Il padre e lo straniero
E’ tratto dall’omonimo romanzo di Giancarlo De Cataldo il nuovo film di Ricky Tognazzi che torna alla regia dopo "Canone Inverso" (2000) e "Io no" (2003). Ne "Il padre e lo straniero" troviamo il regista di "Vite strozzate" alle prese con una difficile (in tutti i sensi) storia di integrazione.
Diego (interpretato da Alessandro Gassman) è il padre del piccolo Giacomino, un bambino disabile con problemi motori. Durante una visita a un centro di riabilitazione, Diego conosce Walid, un arabo padre a sua volta di Yusef, un bambino nato con una grave malformazione. Tra i due nasce una profonda amicizia che li porterà a capire il vero significato della parola "diverso"...
Ancora una volta ci troviamo ad affermare una innegabile verità: scrivere un libro non equivale a scrivere un film. La sceneggiatura per un film è una cosa completamente diversa dalla stesura di un romanzo. Va detto questo perché chi scrive, a onor del vero, non ha letto il romanzo di De Cataldo da cui questo film è tratto, ma considerando che lo stesso De Cataldo ha curato soggetto e sceneggiatura, e visti i risultati, ci sentiamo di affermare (ancora una volta) che scrivere un libro e scrivere un film sono evidentemente due cose profondamente diverse. E chissà che un dubbio in merito, a qualcuno delle produzioni non venga.
In attesa della rivelazione tocca adeguarsi. Mettersi comodi, inspirare profondamente e prepararsi all’ennesimo "frullatone" di intenzioni tutto italiano. Ma lo ripetiamo, non è un problema di regia (Tognazzi dimostra in più occasioni di non essere uno sprovveduto), ma di sceneggiatura. Nello script, il bravo Alessandro Gassman si muove per tutto il film chiedendo cosa stia succedendo, e questo malgrado i dialoghi (improbabili) ci spieghino di continuo "chi è chi" e "perché". La prima parte del film, poi, è una lunga spiegazione delle usanze arabe, interessantissimo in un documentario, ma un po’ ridondante in un "thriller". Sì perché questo "Il padre e lo straniero" assume i connotati della spy story nella seconda, prolissa, parte, con tanto di passato nei servizi segreti e interrogatori portati da un poco convinto detective che risponde al nome del grande Leo Gullotta. Peccato, inoltre, che al fatidico "dunque" il film non spieghi la trama. Incredibile, ma vero. Non sapremo cosa sia effettivamente accaduto nel film!

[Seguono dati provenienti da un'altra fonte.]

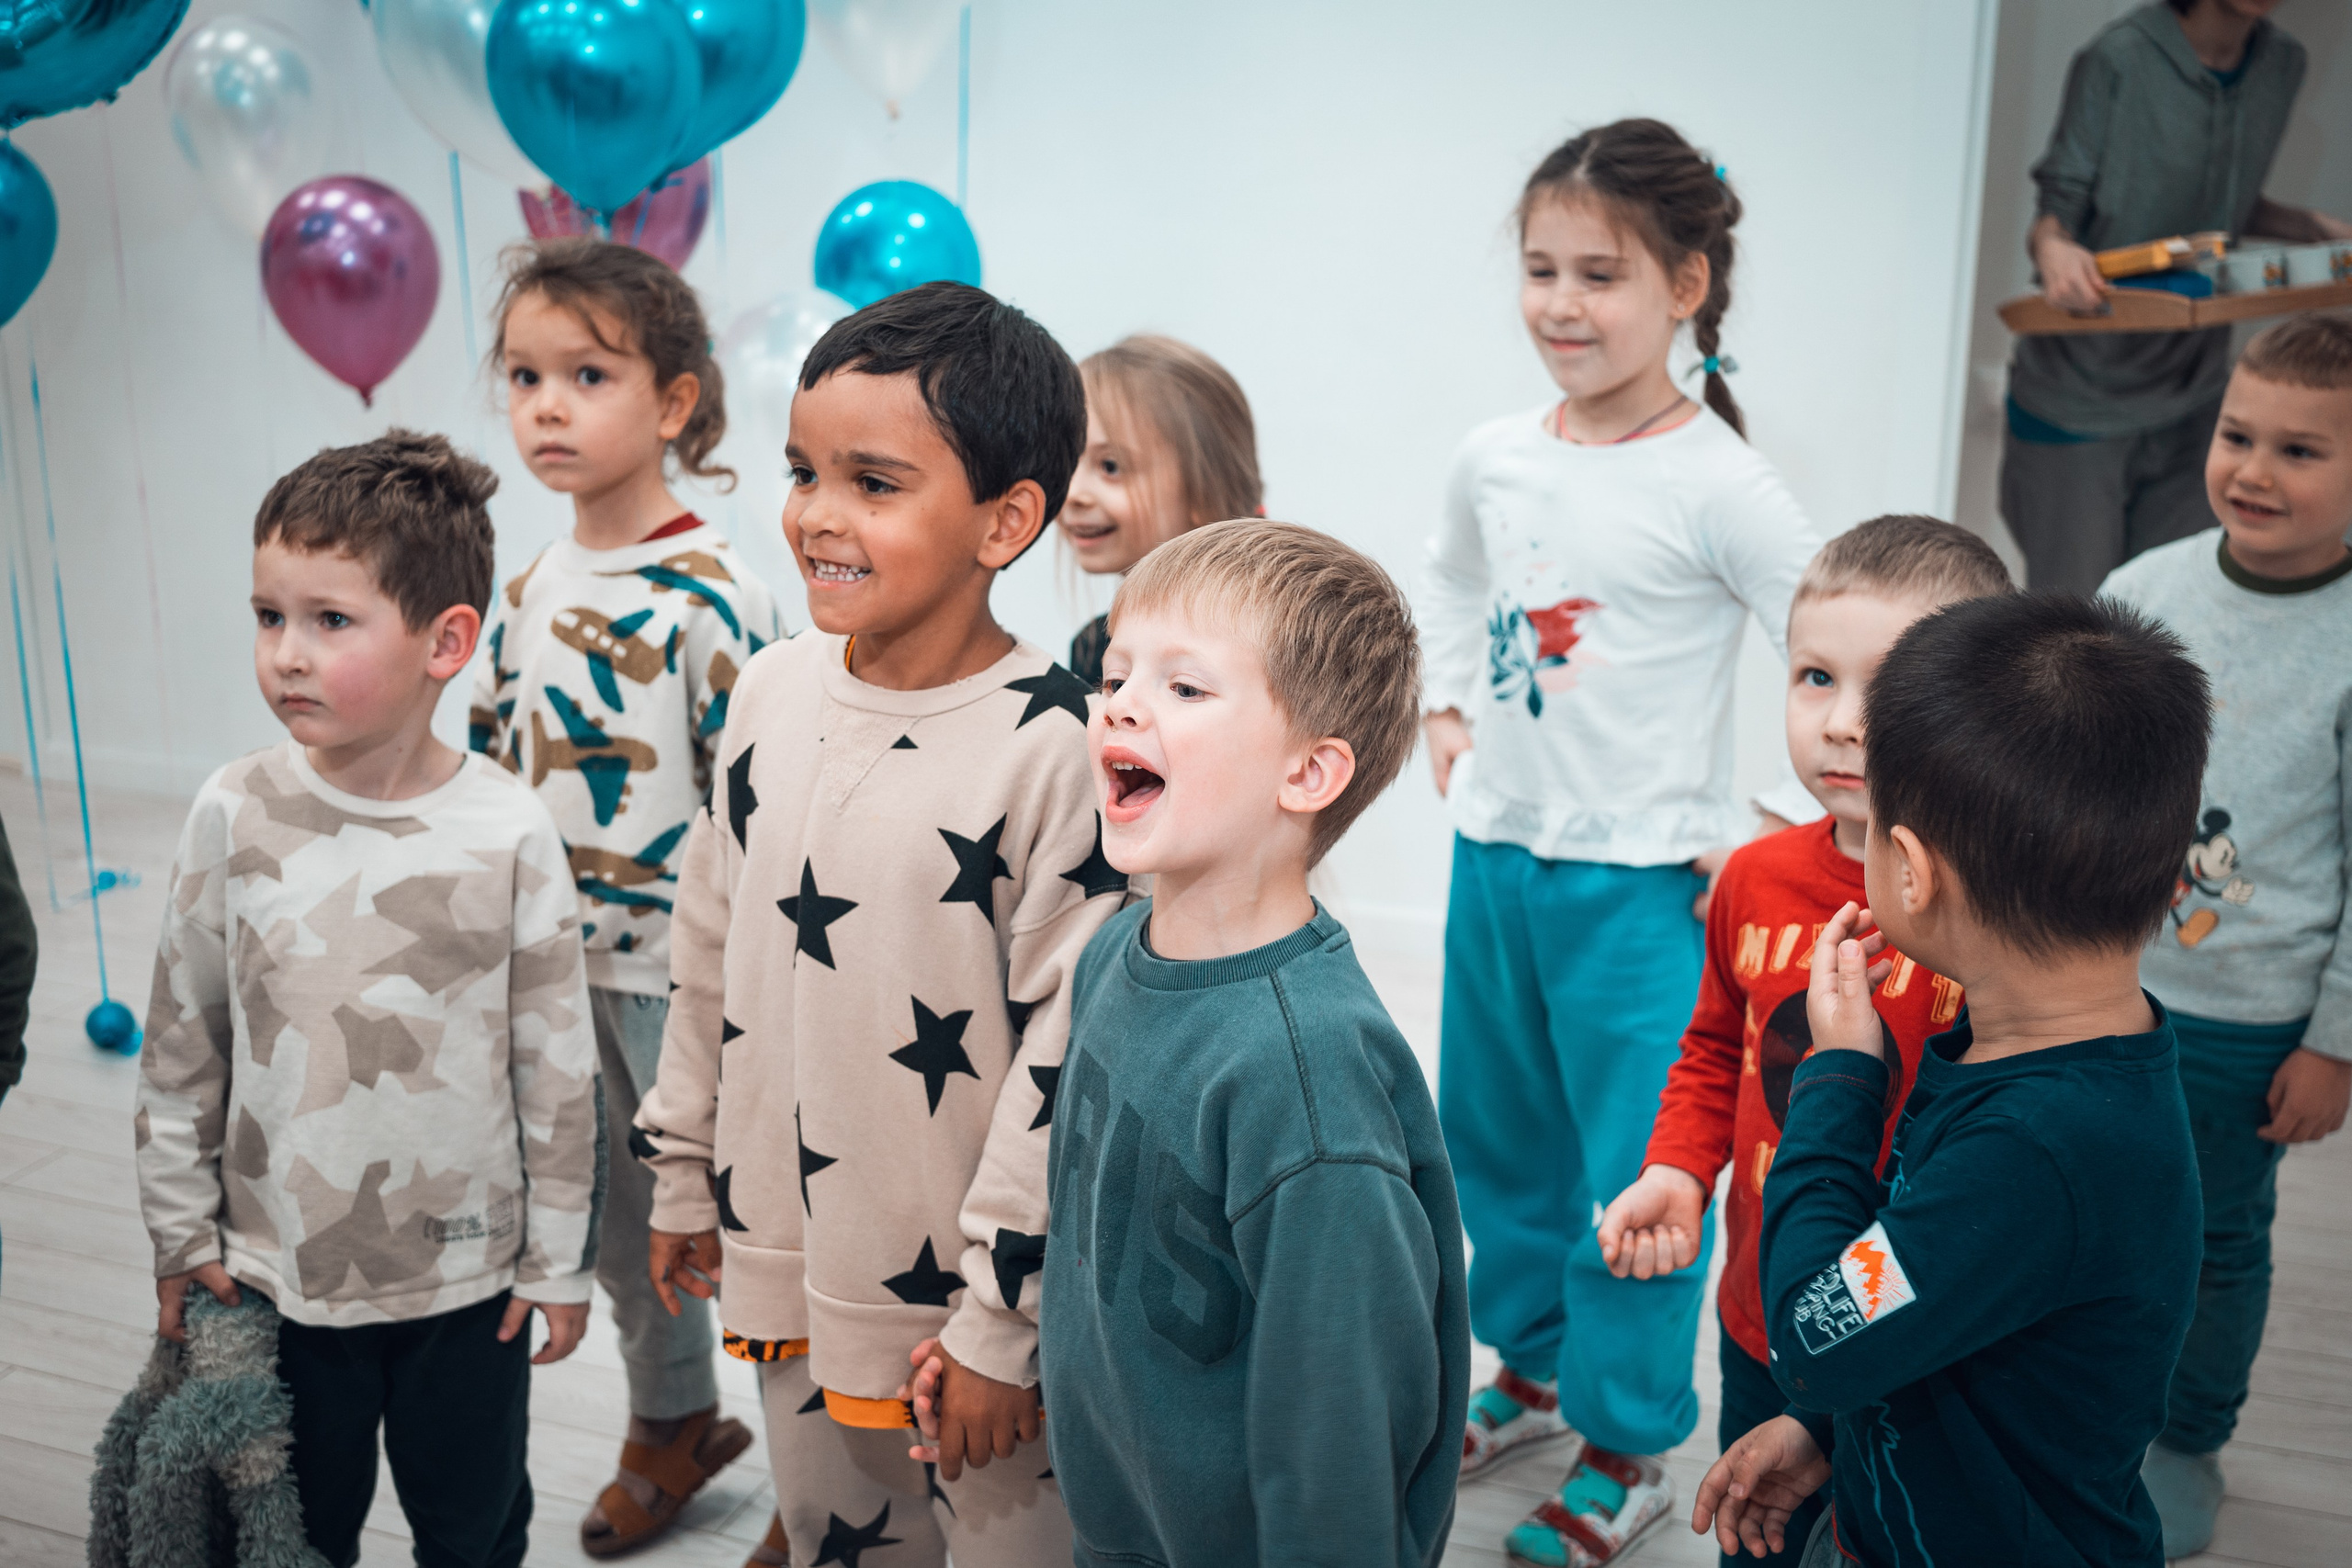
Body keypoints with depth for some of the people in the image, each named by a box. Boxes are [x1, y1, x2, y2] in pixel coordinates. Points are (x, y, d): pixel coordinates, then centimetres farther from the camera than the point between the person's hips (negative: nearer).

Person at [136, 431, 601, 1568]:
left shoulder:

Tralasciamo in questa sede, invece, di parlare dei "messaggi" più o meno velati che la regia di Ricky Tognazzi inserisce con grande modestia. In un momento ad esempio uno dei personaggi dice: "Ho la freccia rotta, allora girerò sempre a sinistra!"; in un altro, un prete, che dice cose sconvenienti nei confronti del bambino disabile, viene cacciato in malo modo. Insomma, ma perché?
Quindi, "Il padre e lo straniero" è un film di buone intenzioni, ma che si perde in un labirinto di problemi formali che, oltretutto, finiscono per scontrarsi con dubbie motivazioni registiche. Potremmo dire: inaccettabile. Diciamo: improponibile.
La frase: "Se soffi sul suo viso capisci come sta".